In this study, semantic priming is used to examine the implicit semantic processing of AD and SD patients who are matched for explicit semantic task performance. The priming effects for different levels within the semantic network (Superordinate, Coordinate, and Attributes) are examined in order to support or refute the hypothesis of partial degradation of the semantic network in AD and the complete loss of the semantic network in SD. Finally, the results of the study are analyzed to determine which semantic model best explains the semantic priming results.

Method

Participants

Each of the two patient groups consisted of 11 individuals, one group diagnosed with probable Alzheimer’s disease (AD) and the other with Semantic Dementia (SD). The AD patient group was recruited from the Georgetown University Medical Center’s (GUMC) Memory Disorders Clinic where they were diagnosed with probable Alzheimer’s according to the NINCDS-ADRDA criteria (McKhann et al. 1984). SD patients were diagnosed in the University of Pennsylvania Department of Neurology using the established Neary et al. (1998) criteria. The overall level of cognitive decline was measured in both institutions with the Mini Mental State Examination (Folstein et al. 1975). The mean scores for the AD (21.5) and SD (22.0) patients were not significantly different, and indicated a level of dementia in the mild to moderate range. Prior to beginning the study, all of the patients were demonstrated to have sufficient visual, auditory, and language abilities required to complete the tasks. The control group, recruited from the Washington, DC area, consisted of 22 participants with no known neurological or psychological impairments. The three groups did not differ significantly in age (AD = 74.1, SD = 70.5, C = 69.5) or years of education (AD = 17.8, SD = 15.6, C =17.6). All 44 participants were right-handed native English speakers.

Explicit Semantic Battery

A variation of the Hodges et al. (1992) semantic testing battery was used to match patient groups for explicit semantic impairment. Four semantic tests requiring verbal and nonverbal access and retrieval from the semantic system were included. These tests were Category Fluency, Picture Naming, Word-Picture matching, and the picture version of the Pyramids and Palm Trees test (Howard & Patterson, 1992).
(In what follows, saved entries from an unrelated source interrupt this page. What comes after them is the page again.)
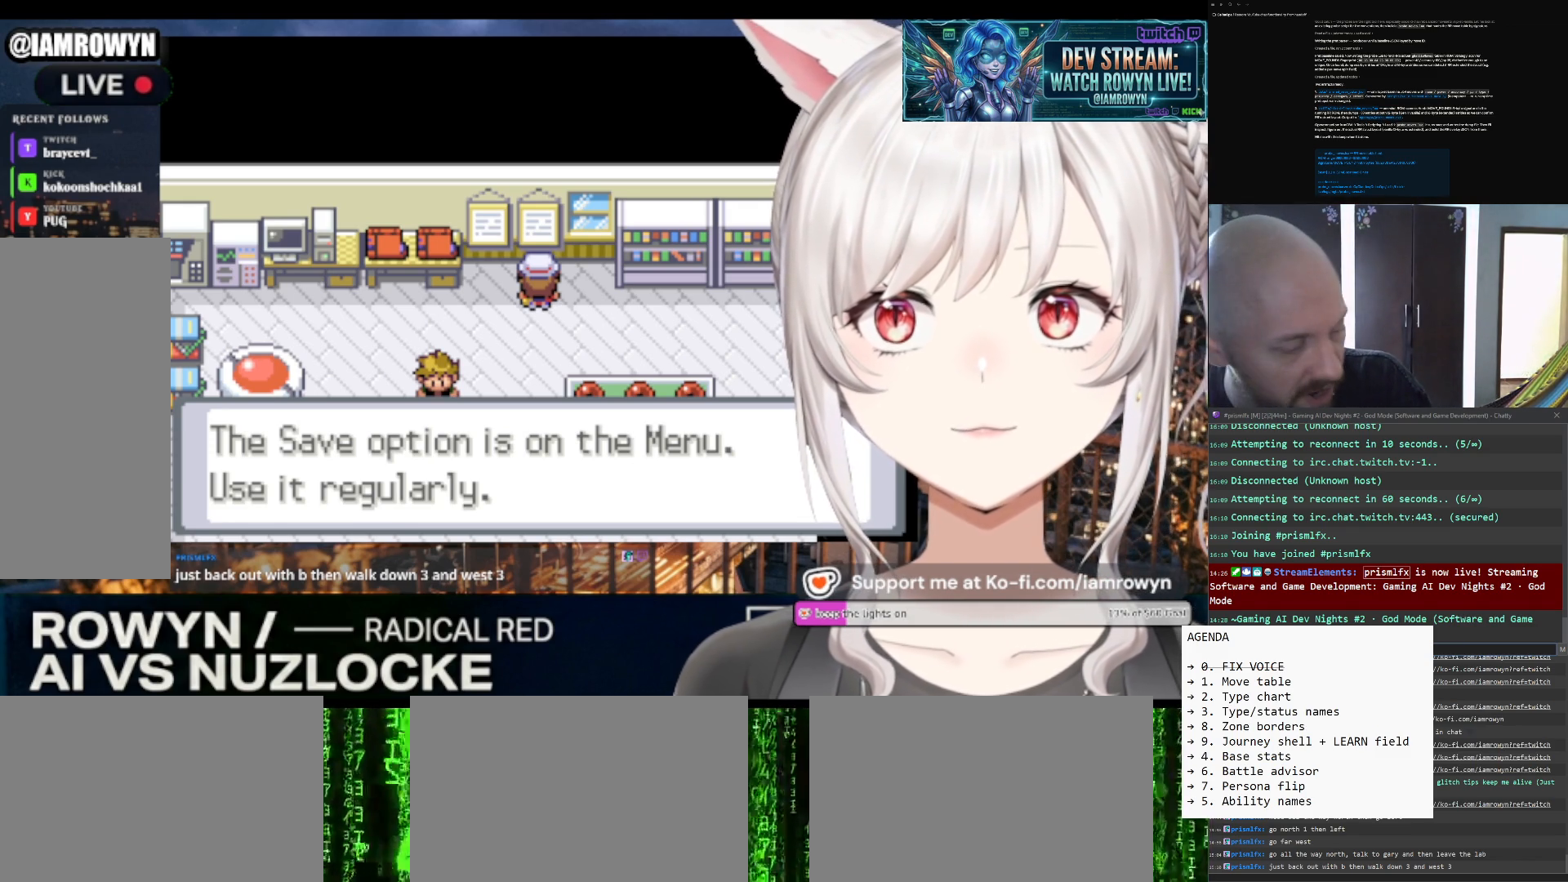
{"buttons": ["DPAD_UP"], "events": []}
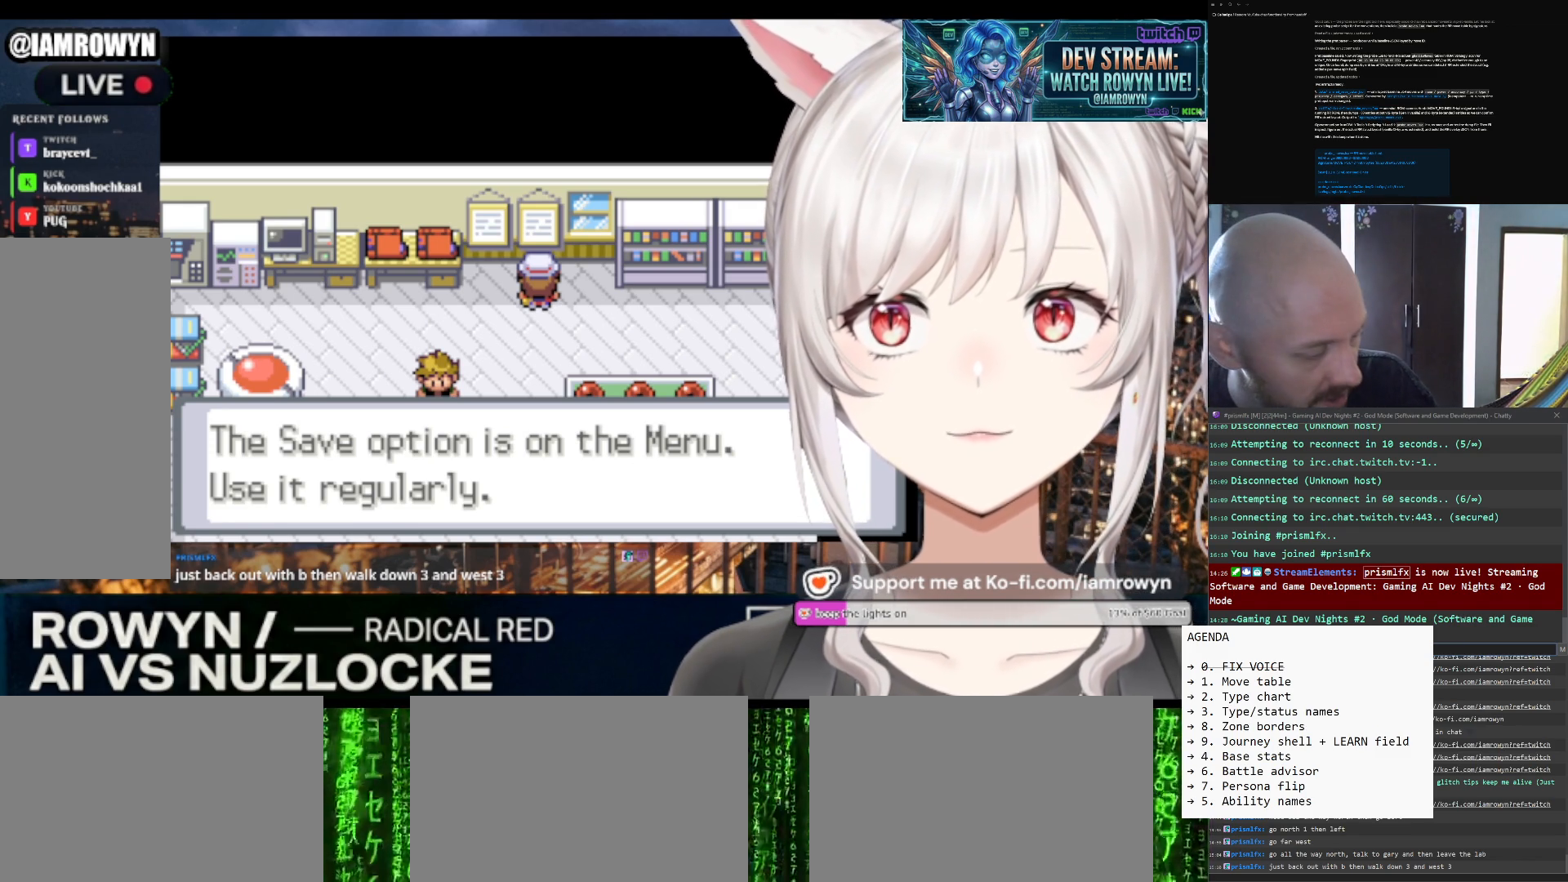
{"buttons": ["DPAD_UP"], "events": []}
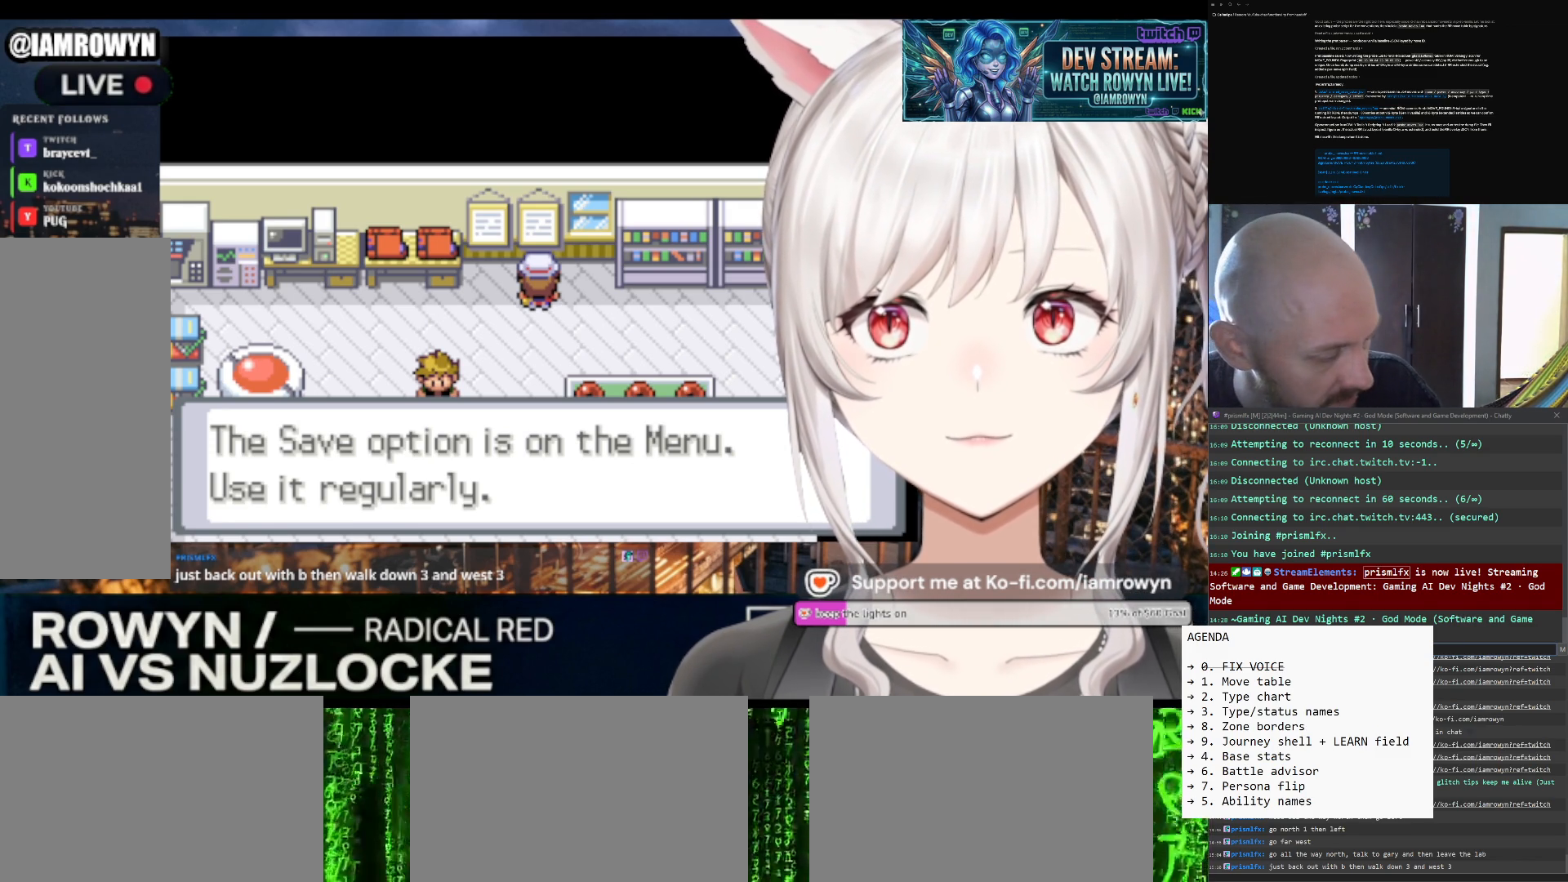
{"buttons": ["DPAD_UP"], "events": []}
The Picture Naming and Word-Picture Matching tasks each utilized the same 48 items, all taken from the Snodgrass and Vanderwart (1980) corpus of black and white line drawings. These 48 semantic items were chosen from 6 semantic categories and were matched for name agreement and category typicality (Battig & Montague, 1969). During the Word-Picture Matching task, participants were asked to point to the picture named aloud. There were six pictures on the screen for each trial and each of the five foils were from the same superordinate semantic category as the target item. Six separate semantic categories (three living and three non-living) were used for the Category Fluency task. These included Land Animals, Birds, and Water Creatures for the living categories and Household Items, Musical Instruments, and Vehicles, for the non-living.

Inclusion Criteria

To be included in the study, all patients had to demonstrate a degree of semantic impairment on the explicit semantic battery as follows: Impaired performance (Z≤ −2) on the Picture-Naming task was required for all patients. Additionally, patients were to show impairment on at least one other explicit semantic test (Fluency, WPM or PPT).

Table 1 shows the average performance for the three groups on the explicit semantic battery. Using planned comparisons (paired t-test), both patient groups were significantly impaired on all of the semantic tasks as compared to the control participants. The AD and SD patients were well matched for their explicit semantic impairment, except for a small but significant difference on the word picture matching task (t(20) = −2.17, p < .05).

Table 1.

Explicit Semantic Tasks

Controls (22) AD (11) SD (11)
Naming (48) 46.86 (43–48) 32.55 (12–42) 32.00 (18–42)
WPM (48) 47.68 (47–48) 46.09 (40–48)* 43.09 (35–48) *
PPT (52) 51.41 (50–52) 43.82 (33–52) 42.64 (24–52)
Fluency -Living 46.59 (27–60) 18.09 (3–29) 10.45 (0–27)
Fluency -Nonliving 51.95 (31–65) 19.73 (4–29) 15.00 (0–31)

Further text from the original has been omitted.